▶ **提示文章**:
________________

顧客はシステムが9割完成したときに真の要求を理解する
ソフトウェア開発の世界では、お客さまが最初から「自分が何を依頼しているか」をよく理解しているというのは非常に稀なことです。
99.9%は理解されていないのではないでしょうか。
その要因の1つには「エンジニアの提案や説明がお客さま目線ではなく、自分たちの都合のいいように誘導している」ことが多いというのもあるでしょう。お客さま自身がITやITプロジェクトに疎いというところもあって、どうしても開発側のそれらしい説明を受けると「そういうなら…」と引き下がってしまうこともあります。そのせいで、後々後悔するお客様というのは後を絶ちません。
そんなことは多少経験を積んだエンジニアであれば、誰でも理解しています。
理解していて、それでもお客さまからの要望や要求が変わるたびに頭を抱えます。mustな要件であれば「No」ということもできませんしね。開発側の企業としては請求すれば/売り上げがあがれば問題なしと考えているかもしれませんが、現場のプロジェクトメンバーは修正個所の特定、影響範囲の確認、修正、類似見直し、再テスト、etc.…と様々な作業をやり直さなければなりますから大変です。
だからこそお客さまには早々に実物をイメージしやすいように誘導してあげる必要があります。そうしなければ絶対にあとで後悔します。
お客さまというのはそういうものです。システムが完成していく過程を見ていくことで、はじめてお客さま自身が自分の要求を理解することを覚えておきましょう。そして、このことをあらかじめ予測することなく、計画も準備もしなかったがために後になって修正要求が出てくることがプロジェクトマネジメントにおいて大きな問題となりがちな1つの原因になっています。

________________

▶ **表示データ**:
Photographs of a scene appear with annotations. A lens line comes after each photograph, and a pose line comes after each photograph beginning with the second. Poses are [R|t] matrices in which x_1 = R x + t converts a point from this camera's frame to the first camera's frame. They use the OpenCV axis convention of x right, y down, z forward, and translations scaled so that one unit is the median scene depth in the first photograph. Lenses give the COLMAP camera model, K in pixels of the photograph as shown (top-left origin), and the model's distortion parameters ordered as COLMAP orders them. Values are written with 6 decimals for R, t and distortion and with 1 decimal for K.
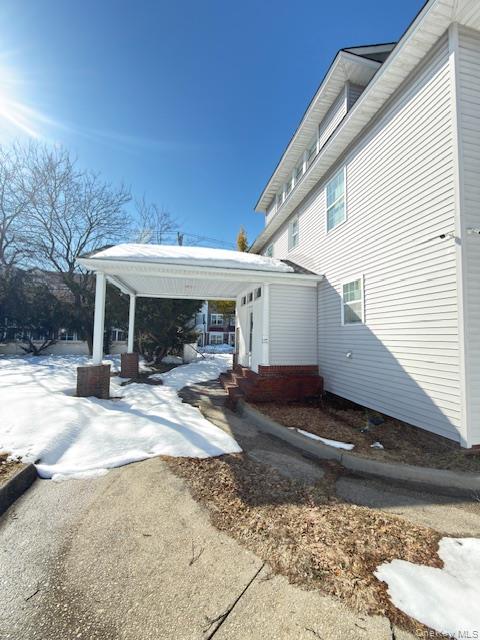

________________

▶ **課題内容**: 顧客が真の要求を理解する時期についての文章を、最後の文に続けて書き継いでください。

▶ **回答**:
顧客の要望は最終段階に近づくにつれて大きくなる
お客さまの担当者がシステム要件を理解せずにシステム開発を依頼した場合、システムが完成に近づくにつれて徐々に理解が深まっていくことになります。何度も打ち作わせを重ねたり、プロトタイプを見て説明を聞いたりすることによって自分が欲しいもののイメージを具体的にわかってくるわけです。
このため、システムの完成が近づくと共にお客さまから、それまで提示されていなかった機能や性能について具体的な要望が表明される場合があります。
この時点になって初めて出てくる要望としては、たとえば、
「以前のシステムに慣れ親しんだ現場のユーザーから、
操作性を同一にして欲しいとの要望があったので変更して欲しい」
「実際にシステムの操作説明を受けた時、
こちらの機能も必要と感じたので、追加してほしい」
といったものがあります。
システム要件として指示されていない機能や性能は開発側では見積りに加えていませんから、これらの要求はシステムに対する新機能の追加要求となります。開発側としては追加請求対象として取り扱おうとしますが、お客さまの中には
「SOLUTIONのプロとして、開発側から提案するべきではないのか」
「業務の状況や課題を知ったうえで、それを解決するための働きかけを
行わなかった開発側に問題があるのではないか」
と言われるとかなり苦しいと思います。なぜならIT産業というのは製造業(第二次産業)ではなくサービス業(第三次産業)だからです。さらにISO 9001(QMS)などを取得している企業であれば言い訳のしようもありません。顧客満足を向上するための取り組みを行う上で「言われたことだけしかしない」というスタイルが認められないからです。
参考までに適当にチョイスしてきた富士通エンジニアリングテクノロジーズ社の品質方針では
と、ありますよね。
業界ごとに提供するサービス内容は違えど、サービス業である以上はどこの企業でもにたような顧客満足にかかる方針を掲げているはずです。ですから、ISO 9001を適用している企業に限って言えば、「言われたことしかしない」「黙ってて合意したことしか提供しない」というスタイルをとるということは、その時点でコンプライアンス違反を起こしていることになるため、通常であればそのような姿勢をとるSIerというのは存在するわけがないのです(いたら、内部通報でもしてさっさと社内の悪習を改善してしまいましょう)。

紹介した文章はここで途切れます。